Convert the data below into a two-column CSV with the headers input and output, one row per text and its answer. Put each field in double quotes and replace any line breaks inside a field with spaces.

***** Rows

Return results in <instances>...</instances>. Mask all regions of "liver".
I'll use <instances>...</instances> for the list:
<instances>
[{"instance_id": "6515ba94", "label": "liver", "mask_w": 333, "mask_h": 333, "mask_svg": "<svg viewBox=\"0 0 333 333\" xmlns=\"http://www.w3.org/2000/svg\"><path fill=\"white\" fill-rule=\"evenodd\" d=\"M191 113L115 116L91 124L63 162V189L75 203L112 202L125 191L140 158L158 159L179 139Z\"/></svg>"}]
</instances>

**********

§ **Correct output**
input,output
"Return results in <instances>...</instances>. Mask all regions of ""liver"".","I'll use <instances>...</instances> for the list: <instances> [{""instance_id"": ""6515ba94"", ""label"": ""liver"", ""mask_w"": 333, ""mask_h"": 333, ""mask_svg"": ""<svg viewBox=\""0 0 333 333\"" xmlns=\""http://www.w3.org/2000/svg\""><path fill=\""white\"" fill-rule=\""evenodd\"" d=\""M191 113L115 116L91 124L63 162V189L75 203L112 202L125 191L140 158L158 159L179 139Z\""/></svg>""}] </instances>"